719. Dat met het niet reine beest kwade neigingen worden aangeduid, blijkt uit hetgeen eerder ten aanzien van de reine beesten is gezegd en aangetoond; reine beesten heten zij, omdat zij zachtaardig, goed en nuttig zijn; niet reine beesten zijn het tegendeel: kwaadaardig, boos en onnuttig, en er zijn geslachten en soorten van. In het Woord worden zij ook uitgedrukt door wolven, beren, vossen, zwijnen en zo meer, en daarmee verschillende begeerten en boosaardigheden aangeduid. Dat hier gezegd wordt dat in de ark ook de onreine beesten kwade neigingen zullen worden binnengeleid, daarmee is het als volgt gesteld: hier wordt namelijk de mens van de Kerk beschreven, van welke aard hij was, en wel door de ark, en bijgevolg door datgene wat in de ark is of wat in de ark is binnengeleid, dat wil zeggen, wat bij de mens was vooraleer hij wedergeboren werd.

→ **GELEZEN TEKST TOEPASSEN**:
• 1. Geef bij elke bewering aan of die klopt met het fragment over reine en onreine beesten. Antwoord met ja of nee en citeer de woorden uit het fragment die de doorslag geven.
(a) Reine beesten heten zo omdat zij zachtaardig, goed en nuttig zijn.
(b) In het Woord worden niet reine beesten uitgedrukt door leeuwen en slangen.
(c) De mens van de Kerk wordt beschreven door de ark.
• 2. Schrijf het stuk van het fragment over reine en onreine beesten tussen "719. Dat met" en "hij wedergeboren werd.", beide inbegrepen, opnieuw uit en verwissel daarbij "ark" voor "boot".
• 3. Beantwoord de volgende vragen over het fragment over reine en onreine beesten.
(a) Welke drie eigenschappen hebben niet reine beesten volgens het fragment?
(b) Wat wordt in het Woord met wolven, beren, vossen en zwijnen aangeduid?
(c) Waarvoor staat volgens het fragment wat in de ark is binnengeleid?

Items uit een gegevensbron:
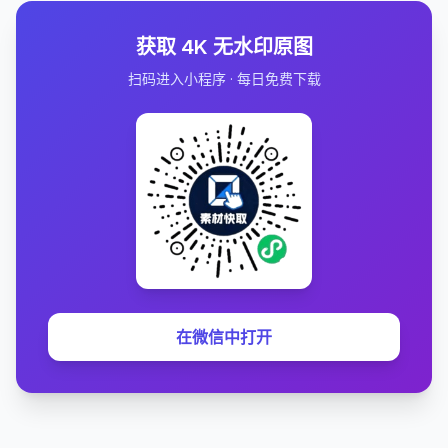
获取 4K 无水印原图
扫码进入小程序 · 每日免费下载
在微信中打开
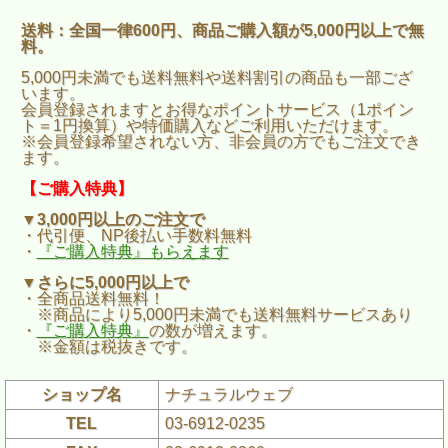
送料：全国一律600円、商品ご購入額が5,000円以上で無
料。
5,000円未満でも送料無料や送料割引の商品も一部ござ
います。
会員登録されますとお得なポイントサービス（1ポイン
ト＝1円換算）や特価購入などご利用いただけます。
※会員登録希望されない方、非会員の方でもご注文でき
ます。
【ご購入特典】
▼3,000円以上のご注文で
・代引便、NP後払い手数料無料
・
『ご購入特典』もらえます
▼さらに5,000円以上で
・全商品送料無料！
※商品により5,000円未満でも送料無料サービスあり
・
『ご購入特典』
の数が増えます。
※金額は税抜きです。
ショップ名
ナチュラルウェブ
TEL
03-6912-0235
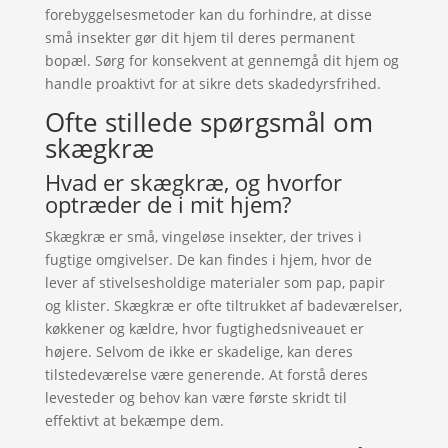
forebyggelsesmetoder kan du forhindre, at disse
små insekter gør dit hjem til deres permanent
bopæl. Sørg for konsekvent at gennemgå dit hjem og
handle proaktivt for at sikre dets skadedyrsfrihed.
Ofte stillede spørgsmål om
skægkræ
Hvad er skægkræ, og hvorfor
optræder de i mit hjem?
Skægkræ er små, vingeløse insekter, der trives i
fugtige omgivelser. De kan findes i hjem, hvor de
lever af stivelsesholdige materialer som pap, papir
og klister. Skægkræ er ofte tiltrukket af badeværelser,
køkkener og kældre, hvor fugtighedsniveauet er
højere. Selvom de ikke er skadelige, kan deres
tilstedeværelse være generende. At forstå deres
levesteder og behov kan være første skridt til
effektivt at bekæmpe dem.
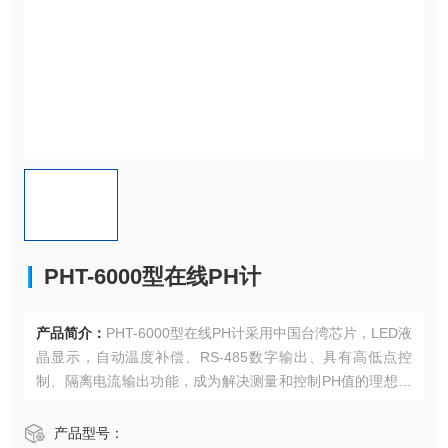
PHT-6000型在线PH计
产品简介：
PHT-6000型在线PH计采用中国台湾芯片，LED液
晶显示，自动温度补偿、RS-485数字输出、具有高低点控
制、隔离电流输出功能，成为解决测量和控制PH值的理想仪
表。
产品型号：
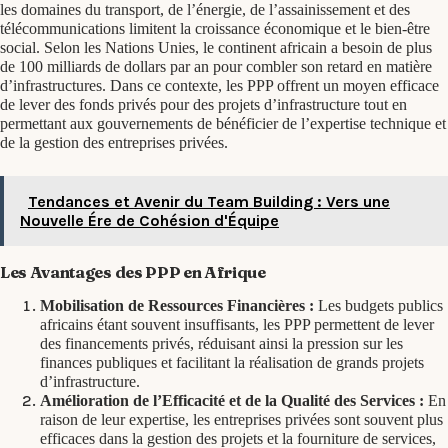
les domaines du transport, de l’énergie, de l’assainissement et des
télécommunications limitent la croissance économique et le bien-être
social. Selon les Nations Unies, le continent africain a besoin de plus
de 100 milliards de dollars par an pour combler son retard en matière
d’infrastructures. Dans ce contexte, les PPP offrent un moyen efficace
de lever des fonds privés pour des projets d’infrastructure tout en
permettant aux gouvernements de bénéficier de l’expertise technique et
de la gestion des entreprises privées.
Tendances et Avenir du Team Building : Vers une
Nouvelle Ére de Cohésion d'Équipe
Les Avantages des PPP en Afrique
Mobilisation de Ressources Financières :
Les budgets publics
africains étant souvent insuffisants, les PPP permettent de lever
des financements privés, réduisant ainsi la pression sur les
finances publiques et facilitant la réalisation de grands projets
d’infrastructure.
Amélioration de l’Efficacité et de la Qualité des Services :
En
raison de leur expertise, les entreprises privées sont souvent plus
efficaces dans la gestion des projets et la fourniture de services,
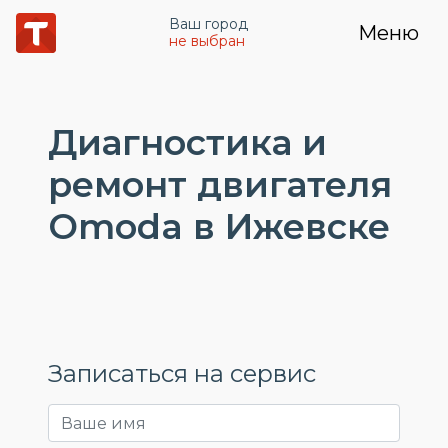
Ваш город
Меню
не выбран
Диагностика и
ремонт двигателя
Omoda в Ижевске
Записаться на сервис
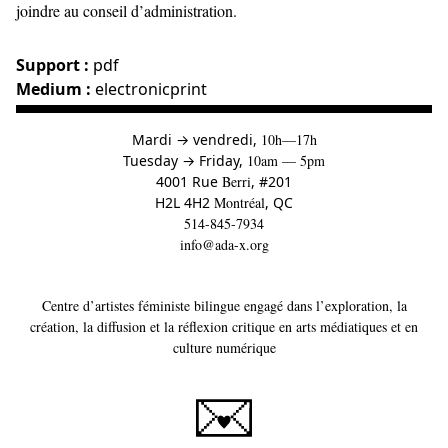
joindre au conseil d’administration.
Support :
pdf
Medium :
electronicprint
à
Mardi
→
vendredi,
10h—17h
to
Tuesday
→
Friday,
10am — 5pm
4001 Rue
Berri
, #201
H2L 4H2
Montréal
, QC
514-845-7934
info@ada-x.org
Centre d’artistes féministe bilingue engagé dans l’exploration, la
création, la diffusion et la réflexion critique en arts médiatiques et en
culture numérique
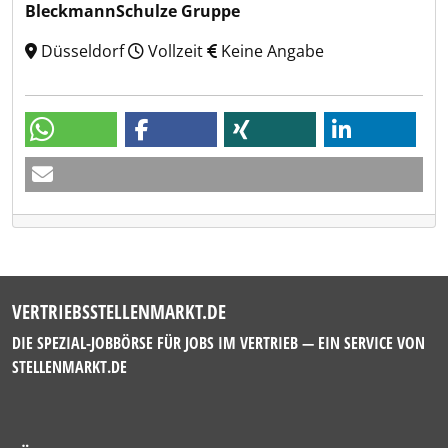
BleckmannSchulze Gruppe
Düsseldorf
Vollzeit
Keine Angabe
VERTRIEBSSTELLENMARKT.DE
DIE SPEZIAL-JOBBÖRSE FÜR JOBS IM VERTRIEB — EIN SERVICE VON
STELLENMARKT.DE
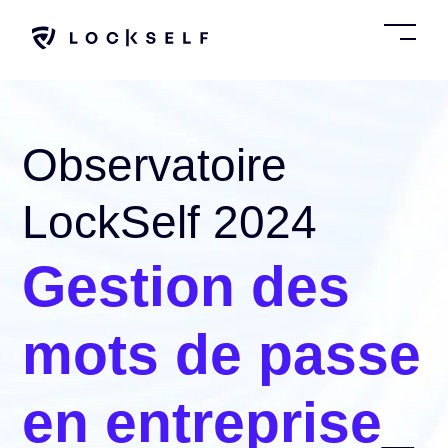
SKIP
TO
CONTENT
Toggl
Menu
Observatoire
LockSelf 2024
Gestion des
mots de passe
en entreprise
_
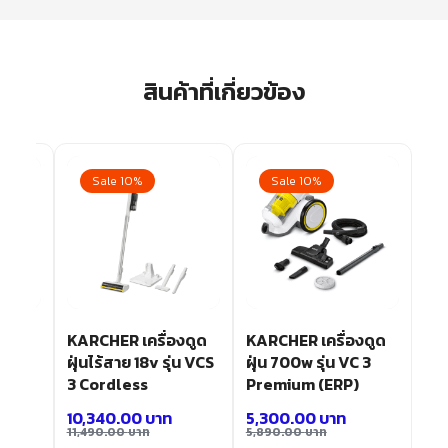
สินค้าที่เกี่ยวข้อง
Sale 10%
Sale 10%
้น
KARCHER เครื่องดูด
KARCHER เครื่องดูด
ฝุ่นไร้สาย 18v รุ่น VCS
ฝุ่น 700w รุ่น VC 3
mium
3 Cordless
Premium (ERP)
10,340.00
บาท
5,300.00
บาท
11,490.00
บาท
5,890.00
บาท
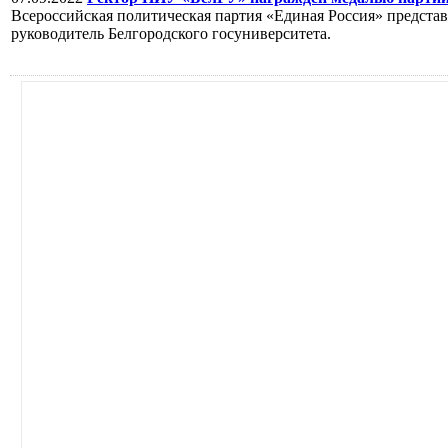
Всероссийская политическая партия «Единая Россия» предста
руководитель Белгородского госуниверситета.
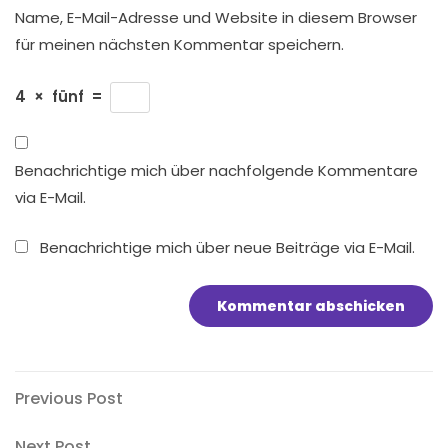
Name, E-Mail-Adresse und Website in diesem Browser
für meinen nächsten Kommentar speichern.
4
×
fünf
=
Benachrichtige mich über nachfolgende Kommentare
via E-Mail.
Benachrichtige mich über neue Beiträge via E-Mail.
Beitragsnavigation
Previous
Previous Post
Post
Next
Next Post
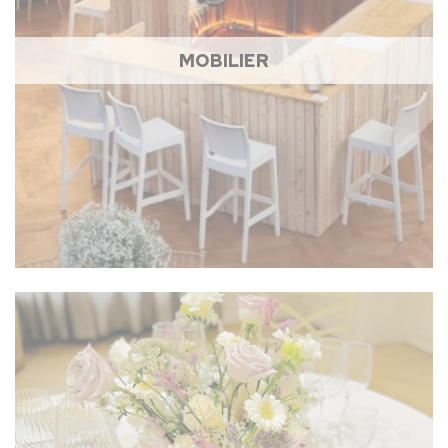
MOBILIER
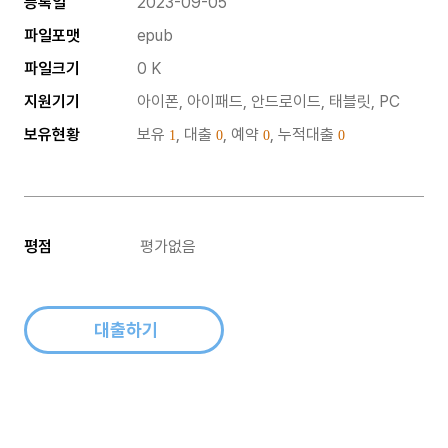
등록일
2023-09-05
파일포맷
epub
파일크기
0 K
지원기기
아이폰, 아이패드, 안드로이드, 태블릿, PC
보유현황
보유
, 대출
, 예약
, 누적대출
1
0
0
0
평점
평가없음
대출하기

→ **ANTWOORDENLIJST**:
• 1.
(a) Ja: "reine beesten heten zij, omdat zij zachtaardig, goed en nuttig zijn"
(b) Nee: "In het Woord worden zij ook uitgedrukt door wolven, beren, vossen, zwijnen en zo meer"
(c) Ja: "hier wordt namelijk de mens van de Kerk beschreven, van welke aard hij was, en wel door de ark"

• 2.
719. Dat met het niet reine beest kwade neigingen worden aangeduid, blijkt uit hetgeen eerder ten aanzien van de reine beesten is gezegd en aangetoond; reine beesten heten zij, omdat zij zachtaardig, goed en nuttig zijn; niet reine beesten zijn het tegendeel: kwaadaardig, boos en onnuttig, en er zijn geslachten en soorten van. In het Woord worden zij ook uitgedrukt door wolven, beren, vossen, zwijnen en zo meer, en daarmee verschillende begeerten en boosaardigheden aangeduid. Dat hier gezegd wordt dat in de boot ook de onreine beesten kwade neigingen zullen worden binnengeleid, daarmee is het als volgt gesteld: hier wordt namelijk de mens van de Kerk beschreven, van welke aard hij was, en wel door de boot, en bijgevolg door datgene wat in de boot is of wat in de boot is binnengeleid, dat wil zeggen, wat bij de mens was vooraleer hij wedergeboren werd.

• 3.
(a) Ze zijn kwaadaardig, boos en onnuttig.
(b) Daarmee worden verschillende begeerten en boosaardigheden aangeduid.
(c) Het staat voor wat bij de mens was vooraleer hij wedergeboren werd.